今回もビジネスでよく使われている語を取り上げます。

[49] グローバル

「グローバル・スタンダード」とは、本来技術分野における国際工業規格・国際会計基準など、準拠すべき枠組みとして国際的に一定の拘束力を持つ標準、規格、規則を示す語です。経営のやり方に「地球規模の標準」はないので、我々が使っている「グローバル・スタンダード」は「和製英語」の範疇に入るでしょう。「二十世紀梨」を世界に売り込む試みを扱ったNHKの地方放送では「世界基準」という言葉を使っていました。

「グローバル(global)」は「globe(球、地球、地球儀)」の形容詞で「球状の」「全世界の」の意です。「take a global view of the energy crisis」は「エネルギー危機について地球的視野で考える」の意になります。

野球で使う「グローブ」は「glove(グラブ)」です。

[50] コーポレーション

「コーポレーション(corporation)」は「法人、社団法人」「有限会社、株式会社」等「法人登記」をした団体ならば非営利団体にも使えます。日米の文化交流を目的に設立された「一般社団法人 日米協会」なるものがありますが、英文名称は「The America-Japan Society, Inc.」です。「Inc.」は「incorporated」の略で「法人化された」の意です。著者もアメリカ滞在中に何回かその行事に参加したことがあります。

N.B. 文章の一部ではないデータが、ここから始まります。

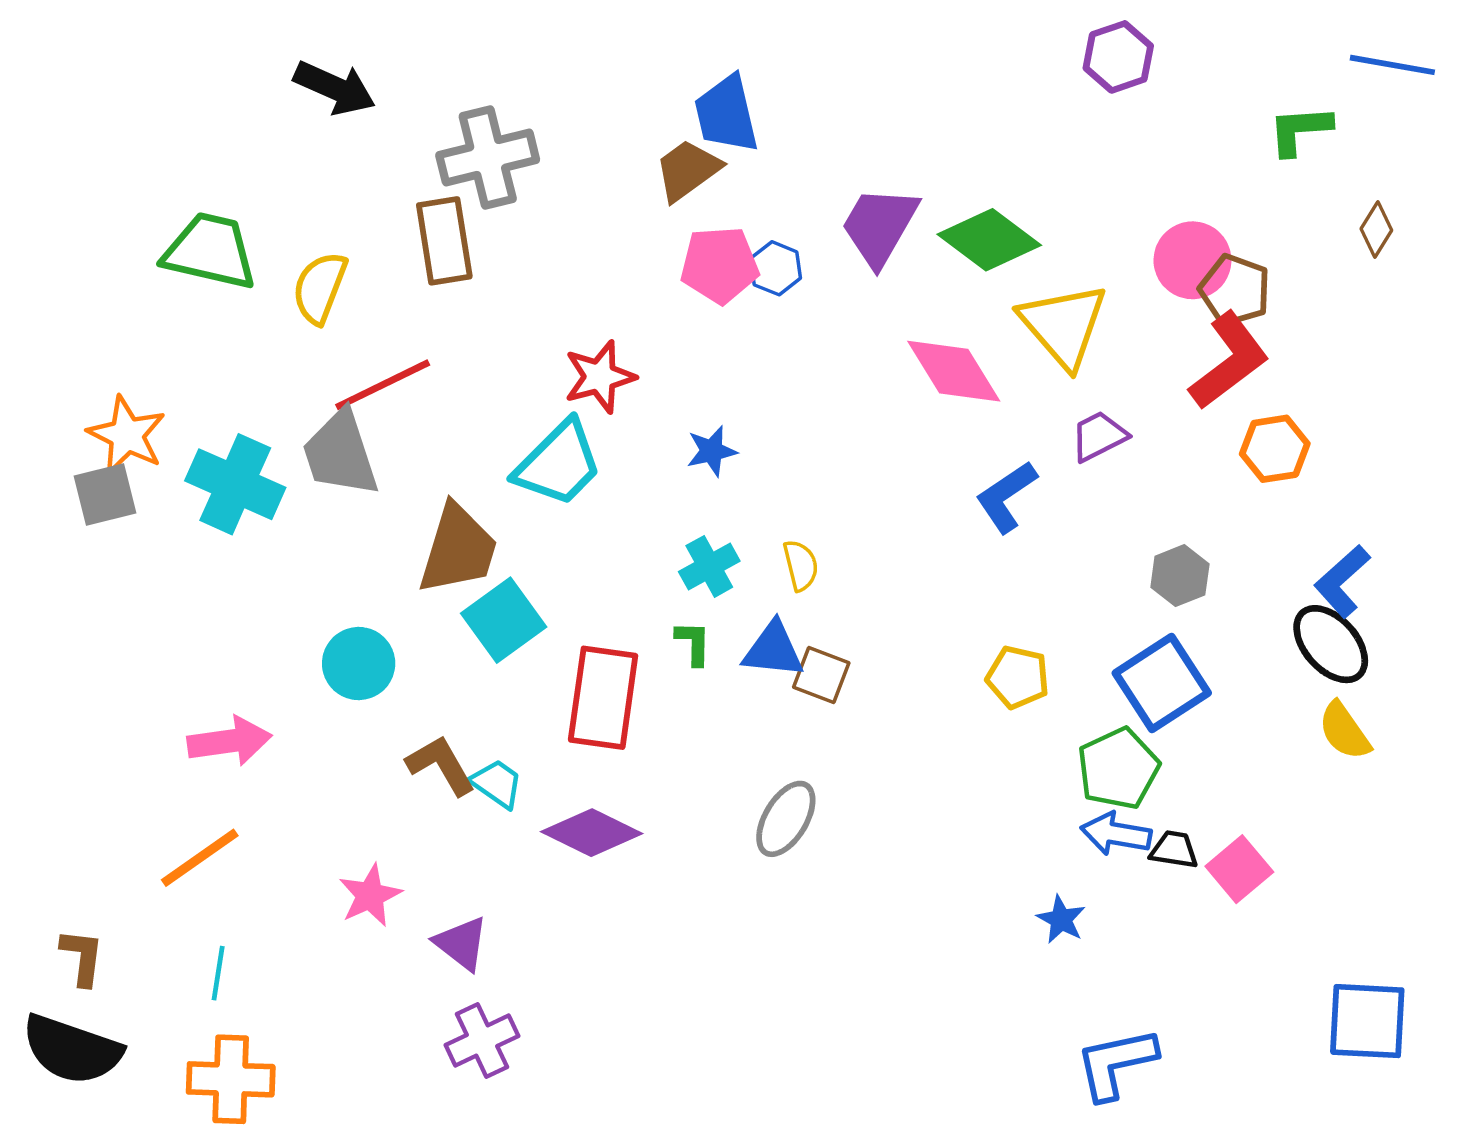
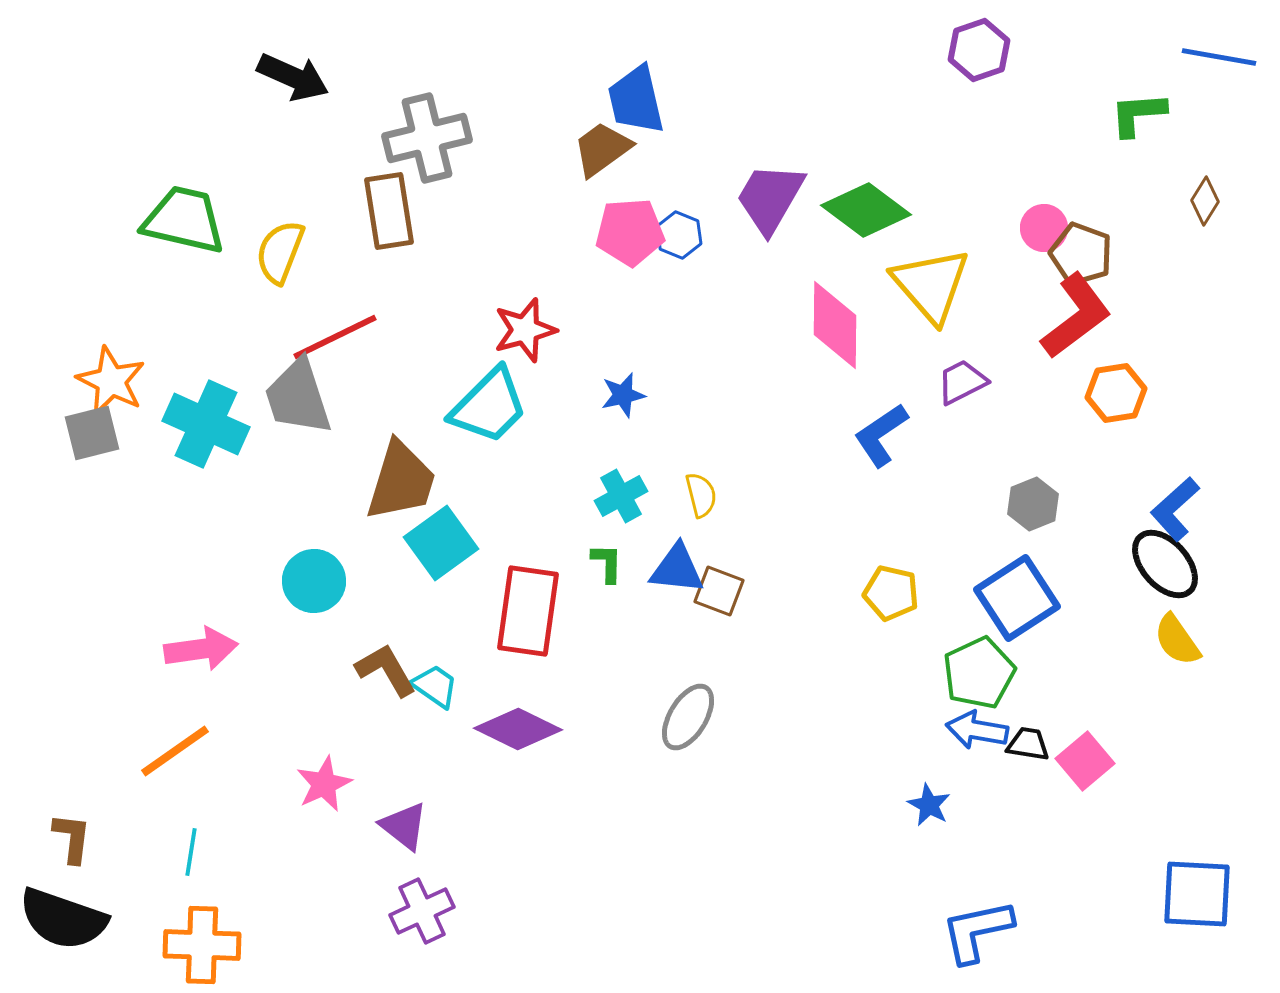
pink circle: (1192, 260) -> (1044, 228), size x0.7
pink diamond: (954, 371) -> (835, 325), turned 32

「corporation tax」は「法人税」の意。

「the British Broadcasting Corporation」は「BBC」として知られる「英国放送協会」です。NHKは「Japan Broadcasting Corporation」。

「X株式会社」を「X Co., Ltd.」と表記する場合がありますが、この「Ltd.」は「limited」の略ですが、何が「限られているか」と言えば、責任が投資した株を上限としてそれ以上は責任がないということです。株主は、その会社が負債を抱えて倒産したとしても、最大のリスクは株価がゼロになるだけで、それ以上の負担を求められることはありません。

よく似た語に「cooperation」がありますが、これは「協力(すること)、協同」「協同組合」の意です。「co-op」で知られる「生活組合」を意味することもあります。「co-ed」は「男女共学」。